Two arguments are often advanced for extending the current policy, under which about 10 per cent of British police officers are authorised to carry weapons and about half that number do so whenever they are on duty, to a full-scale arming of the force. One is that armed police would deter violent crime; the other is that the carrying of arms would protect police officers themselves from harm.

The first argument hardly stands up under close examination. International comparisons have failed to find any link between rates of violent crime or murder and the firepower of the police. If anything, the knowledge that the forces of the law will be armed may in fact be a reason for criminals who would not normally carry guns to change their minds.

The weight of a pistol on the belt may be comforting. But there seems only sporadic support among police officers themselves for the right to carry guns. Anyway, in most incidents when an armed criminal takes a police officer by surprise there is not enough time to draw. Had the two officers injured on Wednesday been carrying weapons, they might have sustained worse, rather than lesser, injuries.

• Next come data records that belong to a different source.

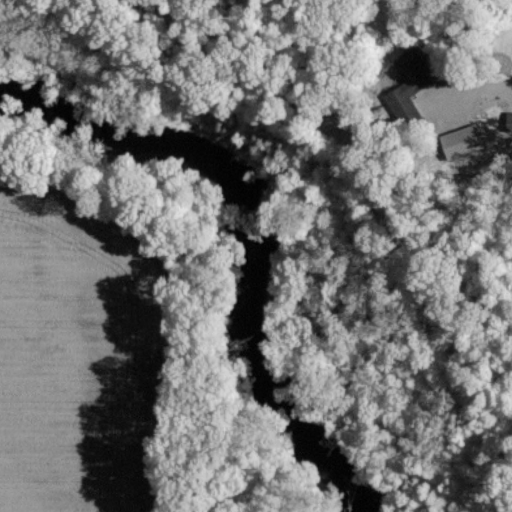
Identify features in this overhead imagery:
building: (411, 69)
road: (502, 93)
building: (458, 141)
river: (263, 229)
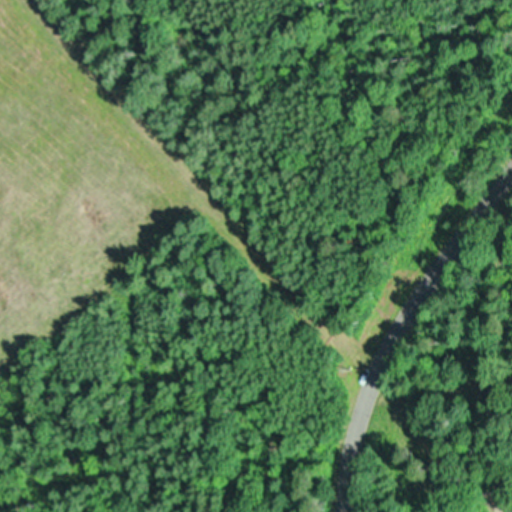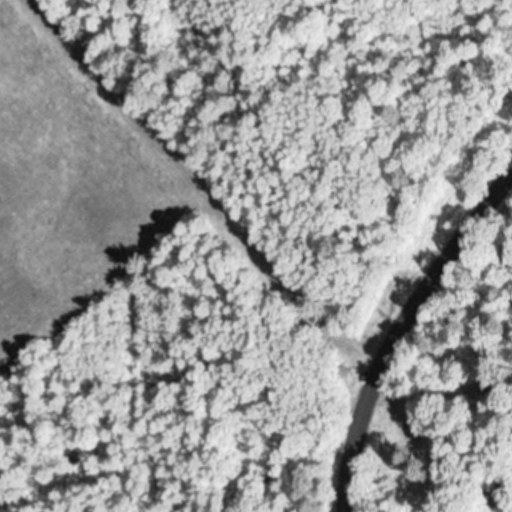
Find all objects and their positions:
airport: (64, 206)
road: (399, 320)
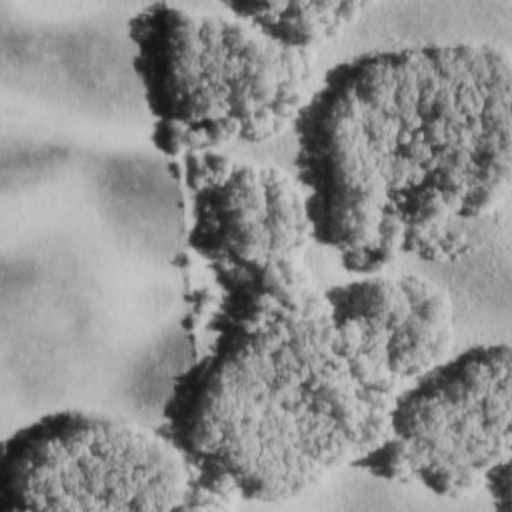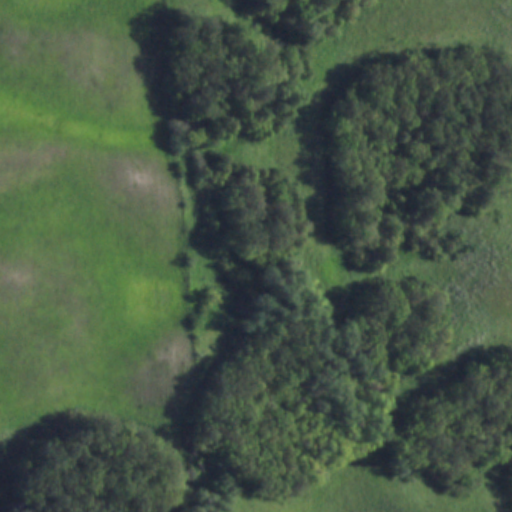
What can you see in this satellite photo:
road: (27, 22)
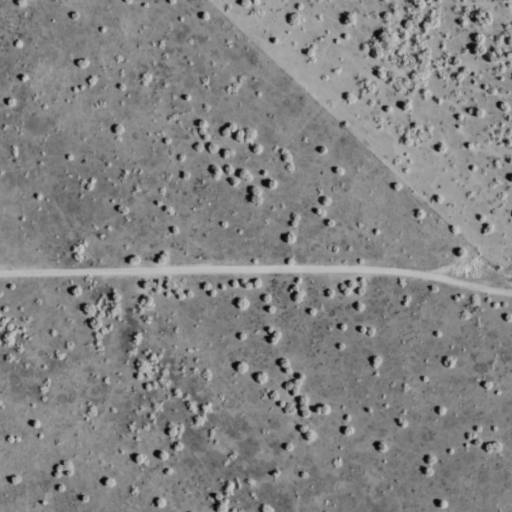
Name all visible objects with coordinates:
road: (256, 256)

Greater risks still arise when police respond by keeping their weapons at the ready, with safety catches off. As the tragic death of John Shorthouse in 1985 showed, the sudden movement in the shadows that prompts an edgy police officer to fire can just as easily be an innocent five-year-old as a criminal on the attack. Even if existing training standards could be maintained, the more casual use of guns by police would undoubtedly lead to an increase in the number of civilians killed by accident.

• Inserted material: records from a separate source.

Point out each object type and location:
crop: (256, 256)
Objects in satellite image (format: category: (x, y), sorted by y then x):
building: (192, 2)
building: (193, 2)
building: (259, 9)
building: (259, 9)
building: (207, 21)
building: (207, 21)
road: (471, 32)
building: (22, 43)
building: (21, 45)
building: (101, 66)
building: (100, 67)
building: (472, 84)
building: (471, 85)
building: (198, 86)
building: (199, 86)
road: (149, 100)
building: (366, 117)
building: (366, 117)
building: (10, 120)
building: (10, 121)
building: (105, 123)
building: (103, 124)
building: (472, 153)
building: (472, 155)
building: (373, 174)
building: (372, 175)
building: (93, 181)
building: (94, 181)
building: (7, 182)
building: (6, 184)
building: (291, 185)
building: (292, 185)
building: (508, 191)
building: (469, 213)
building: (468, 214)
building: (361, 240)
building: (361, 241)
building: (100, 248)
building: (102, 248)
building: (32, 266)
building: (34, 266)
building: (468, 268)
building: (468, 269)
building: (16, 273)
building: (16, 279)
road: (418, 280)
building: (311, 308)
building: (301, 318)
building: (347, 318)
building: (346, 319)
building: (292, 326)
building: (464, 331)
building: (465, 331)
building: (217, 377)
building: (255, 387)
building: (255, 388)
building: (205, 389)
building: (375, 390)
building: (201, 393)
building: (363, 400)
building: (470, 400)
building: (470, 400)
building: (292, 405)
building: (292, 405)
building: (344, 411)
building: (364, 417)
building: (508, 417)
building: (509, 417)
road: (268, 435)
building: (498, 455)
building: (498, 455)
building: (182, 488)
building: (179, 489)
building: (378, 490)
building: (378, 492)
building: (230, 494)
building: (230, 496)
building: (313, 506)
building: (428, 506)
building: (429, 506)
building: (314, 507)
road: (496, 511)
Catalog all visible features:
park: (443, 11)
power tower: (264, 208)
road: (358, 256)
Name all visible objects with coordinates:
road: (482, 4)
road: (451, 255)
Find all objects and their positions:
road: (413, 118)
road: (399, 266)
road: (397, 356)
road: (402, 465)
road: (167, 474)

In the absence of any evidence that arming the police will make the public safer, a wiser policy would be to look at the causes rather than the symptoms. The illegal import of guns should be more rigorously controlled. Police officers should be given better safety helmets and flak jackets. And the underlying linkage between drugs and crime, which accounts for much of the growth of illegal gun use, should be severed. A limited decriminalisation of drugs has many points in its favour; the fact that it might make the lives of police officers safer is only one.